Here is the expression I came up with:
>findstr /r /c:"^# [0-9][0-9]* \"[a-zA-Z0-9_]*.inc" all_pre.txt
The file to search is all_pre.txt
.
So far so good. Now I want to pipe that to another command, say for example more
.
>findstr /r /c:"^# [0-9][0-9]* \"[a-zA-Z0-9]*.inc" all_pre.txt | more
The result of this is the same output as the previous command, but with the file name as prefix for every row (all_pre.txt).
Then comes:
FINDSTR: cannot open |
FINDSTR: cannot open more
Why doesn't the pipe work?
snip of the content of all_pre.txt
# 1 "main.ss"
# 7 "main.ss"
# 11 "main.ss"
# 52 "main.ss"
# 1 "Build_flags.inc"
# 7 "Build_flags.inc"
# 11 "Build_flags.inc"
# 20 "Build_flags.inc"
# 45 "Build_flags.inc(function a called from b)"
EDIT: I need to escape the dot in the regex also. Not the issue, but worth to mention.
>findstr /r /c:"^# [0-9][0-9]* \"[a-zA-Z0-9_]*\.inc" all_pre.txt
EDIT after Frank Bollack:
>findstr /r /c:"^# [0-9][0-9]* \"[a-zA-Z0-9_]*\.inc.*" all_pre.txt | more
is not working, although (I think) it should look for the same string as before then any character any number of times. That must include the "
, right?
You are missing a trailing \"
in your search pattern.
findstr /r /c:"^# [0-9][0-9]* \"[a-zA-Z0-9]*.inc\"" all_pre.txt | more
The above works for me.
Edit:
findstr /r /c:"^# [0-9][0-9]* \"[a-zA-Z0-9]*\.inc.*\"" all_pre.txt | more
This updated search string will now match these lines from your example:
# 1 "Build_flags.inc"
# 7 "Build_flags.inc"
# 11 "Build_flags.inc"
# 20 "Build_flags.inc"
# 45 "Build_flags.inc(function a called from b)"
Edit:
To circumvent this "bug" in findstr
, you can put your search into a batch file like this:
@findstr /r /c:"^# [0-9][0-9]* \"[a-zA-Z0-9_]*\.inc" %1
Name it something like myfindstr.bat
and call it like that:
myfinsdtr all_pre.txt | more
You can now use the pipe and redirection operators as usual.
Hope that helps.
I can't really explain the why, but from my experience although findstr
behaviour with fixed strings (e.g. /c:"some string"

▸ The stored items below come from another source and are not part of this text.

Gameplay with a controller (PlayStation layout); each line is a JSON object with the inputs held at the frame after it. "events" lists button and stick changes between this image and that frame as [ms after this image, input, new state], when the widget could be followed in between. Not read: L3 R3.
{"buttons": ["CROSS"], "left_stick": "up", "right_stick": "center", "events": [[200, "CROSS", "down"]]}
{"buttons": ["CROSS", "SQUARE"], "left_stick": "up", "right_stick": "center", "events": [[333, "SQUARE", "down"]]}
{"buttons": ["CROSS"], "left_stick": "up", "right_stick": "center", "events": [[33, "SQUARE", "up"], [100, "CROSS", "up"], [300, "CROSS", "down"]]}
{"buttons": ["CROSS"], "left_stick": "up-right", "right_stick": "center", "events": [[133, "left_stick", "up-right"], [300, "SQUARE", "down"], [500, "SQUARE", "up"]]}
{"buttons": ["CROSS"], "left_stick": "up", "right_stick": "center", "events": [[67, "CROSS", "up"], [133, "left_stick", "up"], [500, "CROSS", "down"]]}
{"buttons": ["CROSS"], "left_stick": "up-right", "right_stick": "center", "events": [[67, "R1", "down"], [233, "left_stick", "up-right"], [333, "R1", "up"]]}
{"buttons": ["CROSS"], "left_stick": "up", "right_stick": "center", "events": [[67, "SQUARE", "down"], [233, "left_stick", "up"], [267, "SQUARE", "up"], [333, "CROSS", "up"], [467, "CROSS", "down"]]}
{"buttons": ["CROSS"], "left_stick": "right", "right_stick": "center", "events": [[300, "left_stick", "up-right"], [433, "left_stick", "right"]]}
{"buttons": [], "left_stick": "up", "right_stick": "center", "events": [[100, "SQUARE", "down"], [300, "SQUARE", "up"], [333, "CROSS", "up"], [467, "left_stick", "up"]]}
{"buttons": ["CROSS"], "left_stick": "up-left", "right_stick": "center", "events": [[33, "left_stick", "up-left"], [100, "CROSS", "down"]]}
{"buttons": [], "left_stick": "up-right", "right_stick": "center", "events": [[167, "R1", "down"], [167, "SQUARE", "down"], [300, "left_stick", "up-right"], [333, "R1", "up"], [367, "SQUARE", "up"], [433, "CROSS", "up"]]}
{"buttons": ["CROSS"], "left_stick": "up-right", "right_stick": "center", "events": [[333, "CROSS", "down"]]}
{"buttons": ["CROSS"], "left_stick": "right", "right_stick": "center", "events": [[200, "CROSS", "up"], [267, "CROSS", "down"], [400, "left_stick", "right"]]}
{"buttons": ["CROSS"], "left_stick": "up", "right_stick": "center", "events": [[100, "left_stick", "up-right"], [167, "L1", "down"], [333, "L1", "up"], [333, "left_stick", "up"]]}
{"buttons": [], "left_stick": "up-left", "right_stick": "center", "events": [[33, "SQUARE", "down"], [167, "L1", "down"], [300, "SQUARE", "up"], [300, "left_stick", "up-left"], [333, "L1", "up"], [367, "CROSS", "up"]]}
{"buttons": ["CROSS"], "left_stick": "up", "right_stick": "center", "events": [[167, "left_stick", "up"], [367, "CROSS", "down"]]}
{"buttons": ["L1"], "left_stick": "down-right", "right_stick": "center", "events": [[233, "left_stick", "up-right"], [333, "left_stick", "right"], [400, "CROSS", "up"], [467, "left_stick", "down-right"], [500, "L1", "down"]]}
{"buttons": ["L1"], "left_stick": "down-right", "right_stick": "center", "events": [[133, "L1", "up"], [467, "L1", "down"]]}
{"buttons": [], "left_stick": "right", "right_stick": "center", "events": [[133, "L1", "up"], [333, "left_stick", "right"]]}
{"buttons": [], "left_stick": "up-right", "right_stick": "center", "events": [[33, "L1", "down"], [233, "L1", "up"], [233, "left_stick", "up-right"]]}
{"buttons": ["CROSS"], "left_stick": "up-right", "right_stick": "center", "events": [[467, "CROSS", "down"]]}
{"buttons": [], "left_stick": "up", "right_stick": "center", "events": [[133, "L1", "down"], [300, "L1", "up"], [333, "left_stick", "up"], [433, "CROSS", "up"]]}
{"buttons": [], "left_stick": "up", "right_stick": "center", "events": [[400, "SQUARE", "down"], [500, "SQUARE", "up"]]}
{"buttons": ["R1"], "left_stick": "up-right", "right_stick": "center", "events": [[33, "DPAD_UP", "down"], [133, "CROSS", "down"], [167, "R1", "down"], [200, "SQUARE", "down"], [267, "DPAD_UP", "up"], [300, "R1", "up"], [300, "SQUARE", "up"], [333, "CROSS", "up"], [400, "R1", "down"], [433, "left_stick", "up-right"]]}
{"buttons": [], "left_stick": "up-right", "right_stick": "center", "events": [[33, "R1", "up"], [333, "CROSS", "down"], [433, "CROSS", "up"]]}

) is exactly as desired, regular expressions are a different beast. I routinely use the fixed string search function like so to extract lines from CSV files:
C:\> findstr /C:"literal string" filename.csv > output.csv
No issue there.
But using regular expressions (e.g. /R "^\"some string\""
) appears to force the findstr
output to console and can't be redirected via any means. I tried >
, >>
, 1>
, 2>
and all fail when using regular expressions.
My workaround for this is to use findstr as the secondary command. In my case I did this:
C:\> type filename.csv | findstr /R "^\"some string\"" > output.csv
That worked for me without issue directly from a command line, with a very complex regular expression string. In my case I only had to escape the " for it to work. other characters such as , and . worked fine as literals in the expression without escaping.
I confirmed that the behaviour is the same on both windows 2008 and Windows 7.
EDIT: Another variant also apparently works:
C:\> findstr /R "^\"some string\"" < filename.csv > output.csv
it's the same principle as using type
, but just using the command line itself to create the pipe.
If you use a regex with an even number of double quotes, it works perfectly. But your number of " characters is odd, redirection doesn't work. You can either complete your regex with the second quote (you can use range for this purpose: [\"\"]
), or replace your quote character with the dot metacharacter.
It looks like a cmd.exe issue, findstr is not guilty.